━━━━━ Kutipan Bacaan ━━━━━

*Kisah 1.000 Volvo Pesanan Korea Utara dari Swedia Tahun 1974, Tak Dibayar Sampai Hari ini

volvo

KODEMIMPI - Ini adalah kisah mengenai 1.000 unit Volvo dari Swedia yang dipesan Korea Utara pada dekade 1970-an. Tapi, ketika sedan-sedan itu tiba di Pyongyang bahkan hingga mengaspal di jalan raya, rezim Korea Utara tidak membayarnya sampai sekarang.

Kisah ini bermula pada dekade 1970-an ketika bisnis-bisnis Swedia mulai berkembang dan berekspansi. Banyak dari mereka membidik pasar baru yang menjanjikan, sebuah negara bernama Korea Utara.

Pada 1974, beberapa perusahaan ekspor dari Swedia menandatangani kontrak perdagangan skala besar dengan Korea Utara. Kontrak tersebut mencakup penjualan industri buatan Swedia ke Pyongyang, termasuk mesin pertambangan berat dan 1.000 unit sedan Volvo 144.

━━━━━

_Ketentuan Tugas_
[1] Jawablah pertanyaan berikut berdasarkan kutipan tentang Volvo pesanan Korea Utara.
(a) Berapa unit sedan Volvo yang dipesan Korea Utara?
(b) Pada tahun berapa perusahaan ekspor Swedia menandatangani kontrak perdagangan dengan Korea Utara?
(c) Selain sedan, barang apa lagi yang disebut dalam kontrak tersebut?
[2] Teruskan kutipan tentang Volvo pesanan Korea Utara, dimulai setelah kalimat terakhir yang tercantum.
Materi berikut berdiri sendiri dan terpisah dari kutipan di atas.

━━━━━ Materi Tersedia ━━━━━

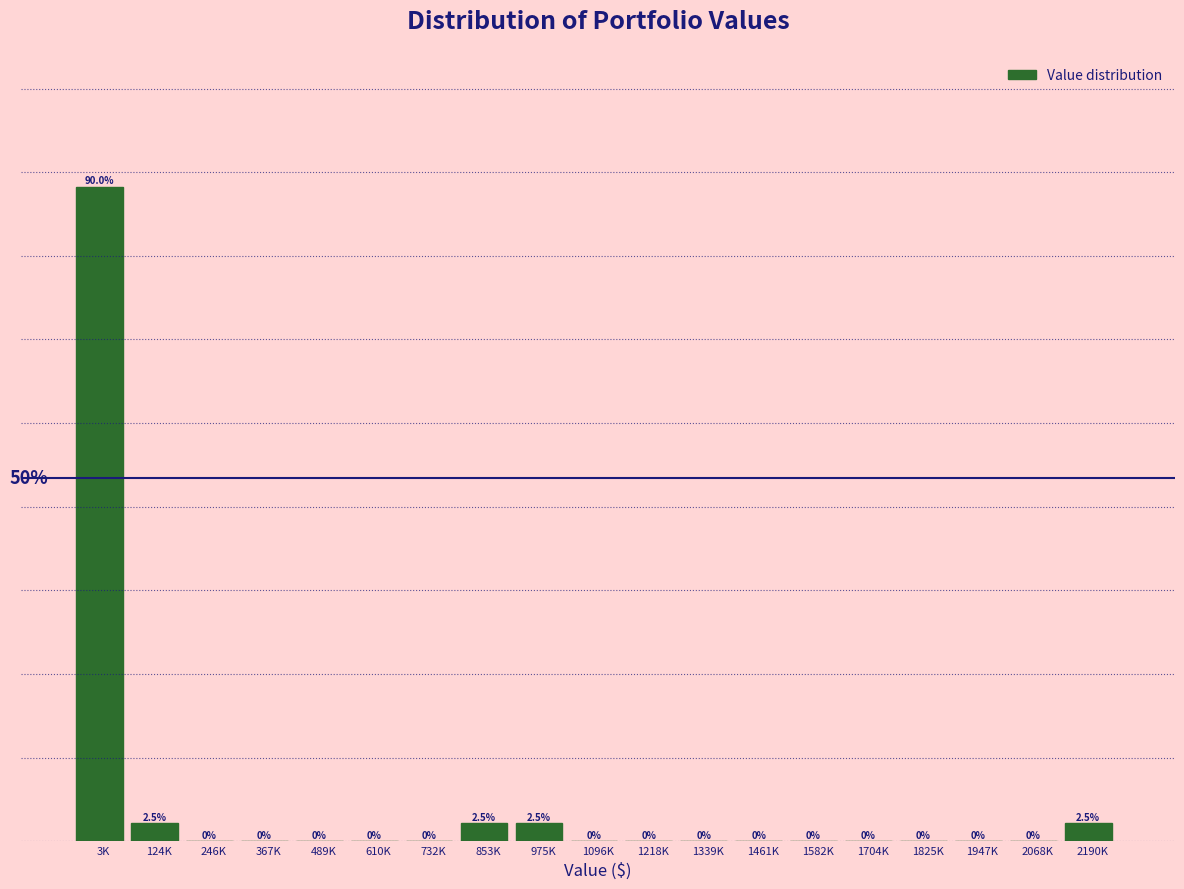

Which label corresponds to the largest value in the chart?

3K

━━━━━

_Jawaban Tiap Tugas_
[1]
(a) 1.000 unit.
(b) 1974.
(c) Mesin pertambangan berat.

[2]
Perusahaan-perusahaan ekspor Swedia tersebut kala itu meyakini, perekonomian Korea Utara sedang berkembang dan ada banyak uang di sana.

Seorang peneliti senior di Brookings Institution, Jonathan D Pollack, mengatakan bahwa pada saat itu kondisi perekonomian Korea Utara tidaklah buruk,

“Setelah Perang Korea, ekonomi mereka ditata kembali, menjadi negara industri yang berfungsi, tapi masih sangat bergantung pada bantuan,” ucap Pollack.

Jika melihat kondisi perekonomian Korea Utara kala itu, bukanlah sebuah hal yang buruk untuk membidik negara tersebut menjadi pasar yang potensial.

Swedia akhirnya mengirim produk senilai lebih dari 70 dollar AS ke sana. Nilai yang sangat besar kala itu.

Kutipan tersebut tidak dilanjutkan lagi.